> [OBJECTIVE] Set down each of the records below line for line, with every character, space and number unchanged.

** BEGIN DATASET RECORDS **

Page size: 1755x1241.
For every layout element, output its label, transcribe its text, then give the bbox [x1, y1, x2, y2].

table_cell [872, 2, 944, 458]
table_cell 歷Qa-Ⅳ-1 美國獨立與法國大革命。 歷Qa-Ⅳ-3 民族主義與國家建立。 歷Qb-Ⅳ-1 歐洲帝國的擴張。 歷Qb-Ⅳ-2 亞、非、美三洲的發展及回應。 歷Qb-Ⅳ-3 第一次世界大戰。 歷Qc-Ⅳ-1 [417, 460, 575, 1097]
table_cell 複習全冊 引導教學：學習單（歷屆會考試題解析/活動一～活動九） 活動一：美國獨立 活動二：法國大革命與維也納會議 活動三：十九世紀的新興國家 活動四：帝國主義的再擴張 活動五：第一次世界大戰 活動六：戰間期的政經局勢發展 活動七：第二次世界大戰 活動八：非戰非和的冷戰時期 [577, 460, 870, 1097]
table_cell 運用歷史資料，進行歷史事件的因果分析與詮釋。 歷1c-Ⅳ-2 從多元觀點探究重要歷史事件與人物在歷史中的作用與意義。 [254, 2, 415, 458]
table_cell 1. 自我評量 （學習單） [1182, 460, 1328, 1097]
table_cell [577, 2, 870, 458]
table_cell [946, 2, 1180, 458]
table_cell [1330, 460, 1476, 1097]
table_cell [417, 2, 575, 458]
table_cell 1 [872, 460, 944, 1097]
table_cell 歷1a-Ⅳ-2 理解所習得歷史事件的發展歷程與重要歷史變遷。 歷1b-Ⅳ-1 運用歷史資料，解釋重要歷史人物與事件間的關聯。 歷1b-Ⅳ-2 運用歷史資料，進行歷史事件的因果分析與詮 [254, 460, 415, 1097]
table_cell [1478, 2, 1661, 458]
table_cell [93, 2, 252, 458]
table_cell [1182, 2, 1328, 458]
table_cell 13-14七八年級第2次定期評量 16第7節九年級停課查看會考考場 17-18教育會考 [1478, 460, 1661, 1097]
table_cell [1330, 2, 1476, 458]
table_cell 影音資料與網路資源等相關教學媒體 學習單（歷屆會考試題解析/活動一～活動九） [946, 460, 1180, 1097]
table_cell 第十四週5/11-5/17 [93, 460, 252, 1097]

** END DATASET RECORDS **

> [ANSWER TO THIS EXERCISE]
Page size: 1755x1241.
For every layout element, output its label, transcribe its text, then give the bbox [x1, y1, x2, y2].

table_cell [872, 2, 944, 458]
table_cell 歷Qa-Ⅳ-1 美國獨立與法國大革命。 歷Qa-Ⅳ-3 民族主義與國家建立。 歷Qb-Ⅳ-1 歐洲帝國的擴張。 歷Qb-Ⅳ-2 亞、非、美三洲的發展及回應。 歷Qb-Ⅳ-3 第一次世界大戰。 歷Qc-Ⅳ-1 [417, 460, 575, 1097]
table_cell 複習全冊 引導教學：學習單（歷屆會考試題解析/活動一～活動九） 活動一：美國獨立 活動二：法國大革命與維也納會議 活動三：十九世紀的新興國家 活動四：帝國主義的再擴張 活動五：第一次世界大戰 活動六：戰間期的政經局勢發展 活動七：第二次世界大戰 活動八：非戰非和的冷戰時期 [577, 460, 870, 1097]
table_cell 運用歷史資料，進行歷史事件的因果分析與詮釋。 歷1c-Ⅳ-2 從多元觀點探究重要歷史事件與人物在歷史中的作用與意義。 [254, 2, 415, 458]
table_cell 1. 自我評量 （學習單） [1182, 460, 1328, 1097]
table_cell [577, 2, 870, 458]
table_cell [946, 2, 1180, 458]
table_cell [1330, 460, 1476, 1097]
table_cell [417, 2, 575, 458]
table_cell 1 [872, 460, 944, 1097]
table_cell 歷1a-Ⅳ-2 理解所習得歷史事件的發展歷程與重要歷史變遷。 歷1b-Ⅳ-1 運用歷史資料，解釋重要歷史人物與事件間的關聯。 歷1b-Ⅳ-2 運用歷史資料，進行歷史事件的因果分析與詮 [254, 460, 415, 1097]
table_cell [1478, 2, 1661, 458]
table_cell [93, 2, 252, 458]
table_cell [1182, 2, 1328, 458]
table_cell 13-14七八年級第2次定期評量 16第7節九年級停課查看會考考場 17-18教育會考 [1478, 460, 1661, 1097]
table_cell [1330, 2, 1476, 458]
table_cell 影音資料與網路資源等相關教學媒體 學習單（歷屆會考試題解析/活動一～活動九） [946, 460, 1180, 1097]
table_cell 第十四週5/11-5/17 [93, 460, 252, 1097]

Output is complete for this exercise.